Association Lands staff works year-round with jurisdictions and adjacent landowners to license approved uses on the PRA corridor and resolve encroachments or boundary conflicts.

What is the Association’s responsibility?

The Association’s responsibility is to operate and maintain the PRA and the corridor where the PRA resides. This includes the annual filling and startup of the aqueduct. It takes approximately 185 acre feet of water to fill the pipeline each year. At the end of the year, that water is delivered to water users as the pipeline is drained. At startup, all of the operating equipment is inspected and tested for operation. This includes SCADA equipment, valves, controllers, rakes, screens, drains and pumps. All of this equipment is monitored as the irrigation season unfolds. Individual water users work with the Watermaster to schedule when and how much water they want throughout the season. At the end of the season, the PRA is drained and decommissioned for winter. During the winter, portions of the PRA interior are inspected, and preventative maintenance and repairs are made at this time.
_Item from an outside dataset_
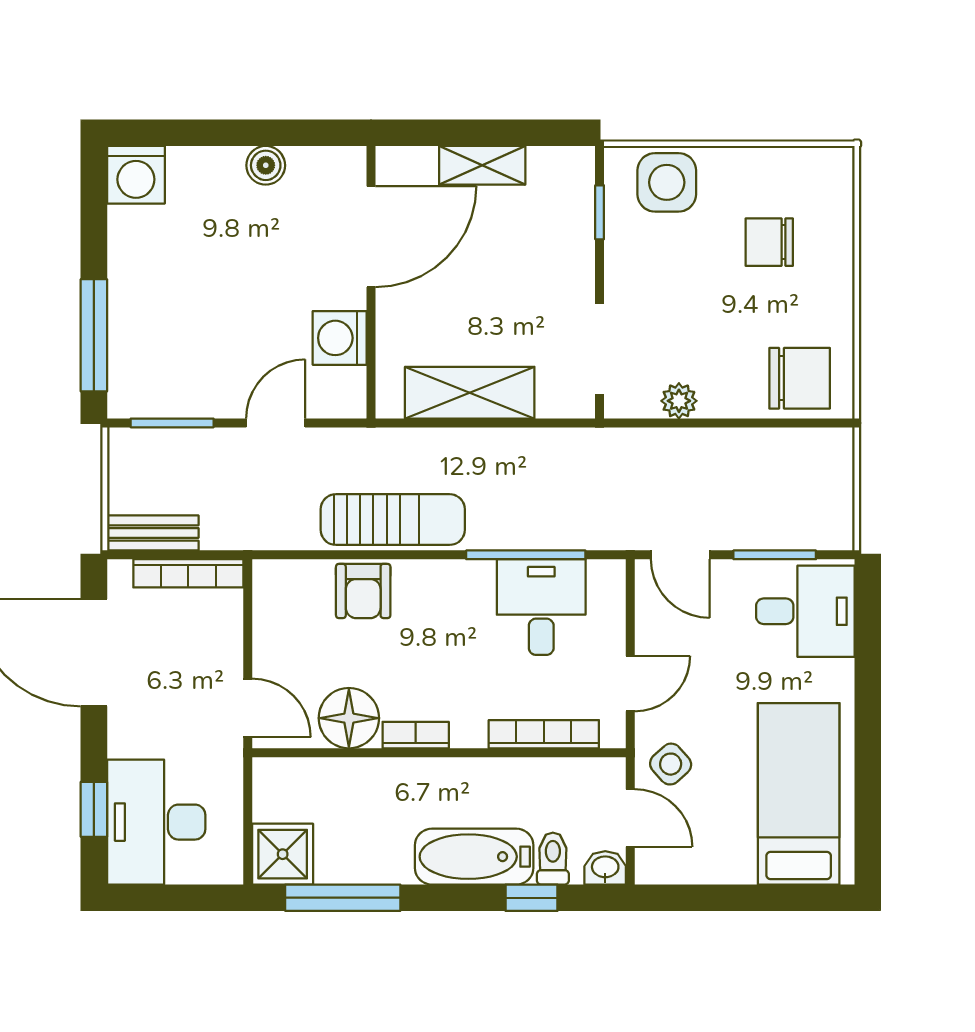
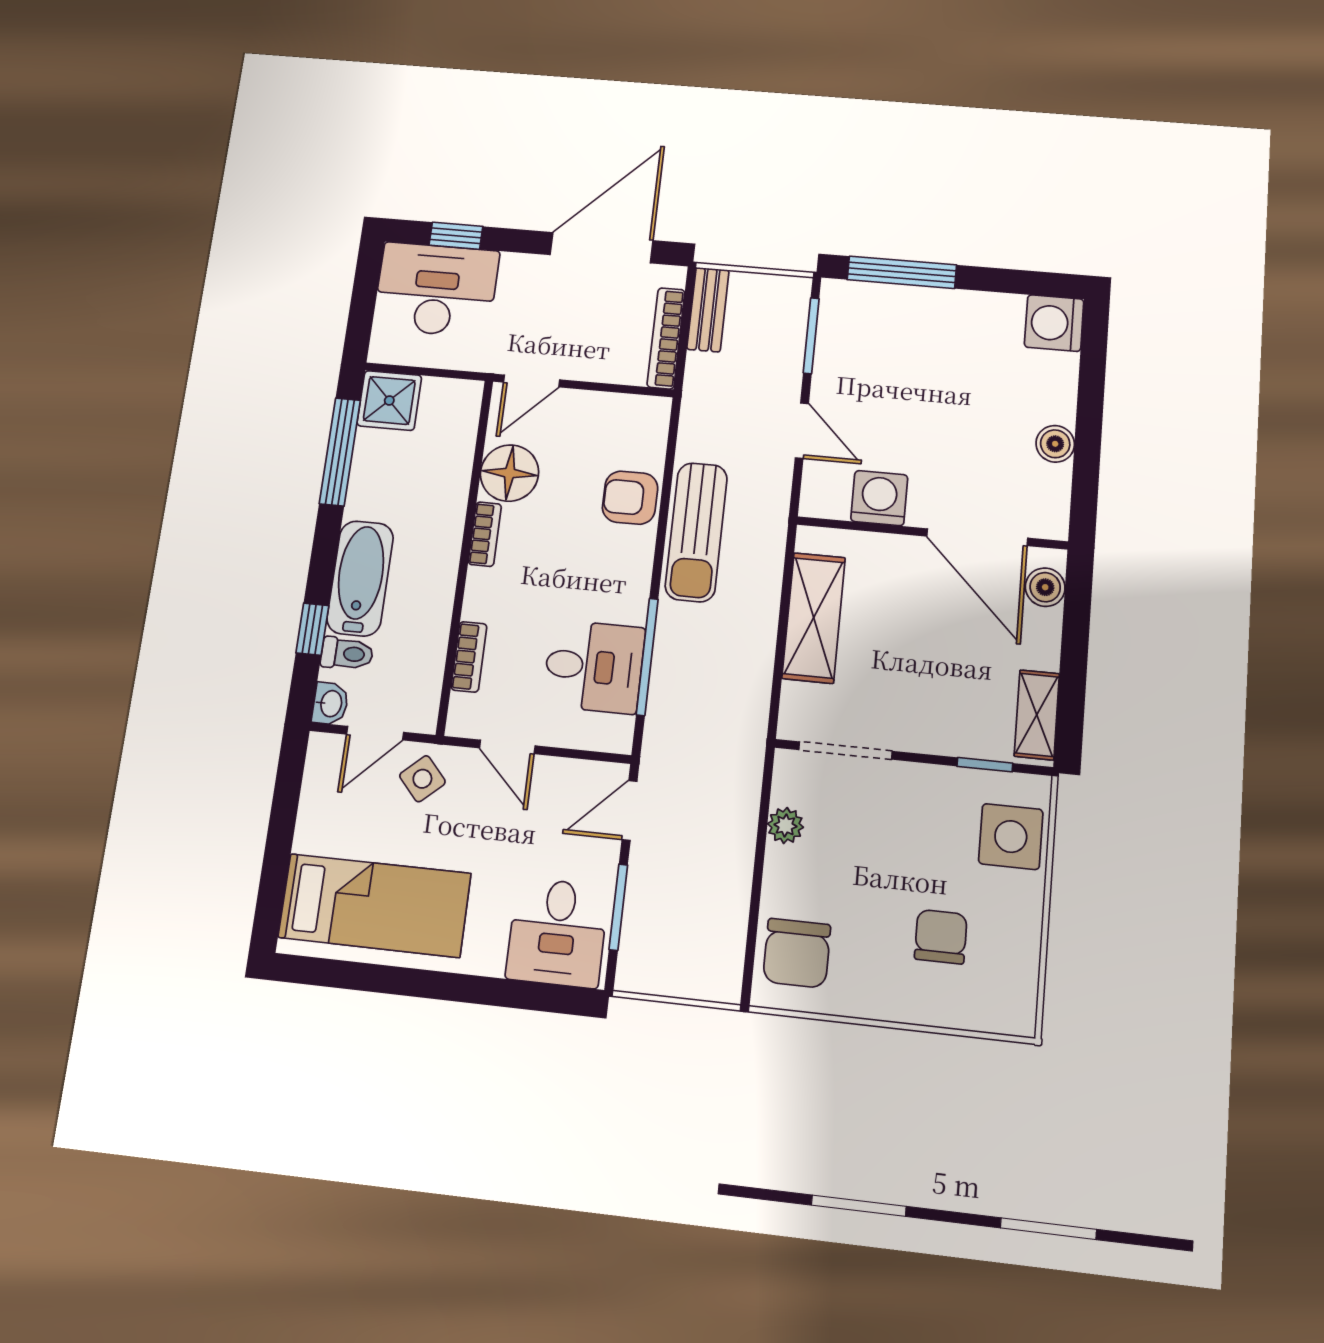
shelving: (482, 165) -> (1037, 715), moved
boiler: (416, 166) -> (1045, 587), added
bookcase: (544, 734) -> (469, 657), width x0.64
A little more information…

The PRA is gravity-fed, meaning no pumps are required to deliver water through the main pipeline. The difference in elevation at the beginning of the canal (the Murdock Diversion in the mouth of Provo Canyon), and the Point of the mountain is only 60 feet. This elevation difference is sufficient to force the water through the canal’s seven siphons. The pipeline itself consists of 32,000 tons of steel coil welded together to make the 21.5 mile aqueduct. There is approximately 186,000 cubic yards of flowable fill concrete supporting the pipe along its 21.5 miles. That’s enough concrete to make a sidewalk 3,587,000 feet long.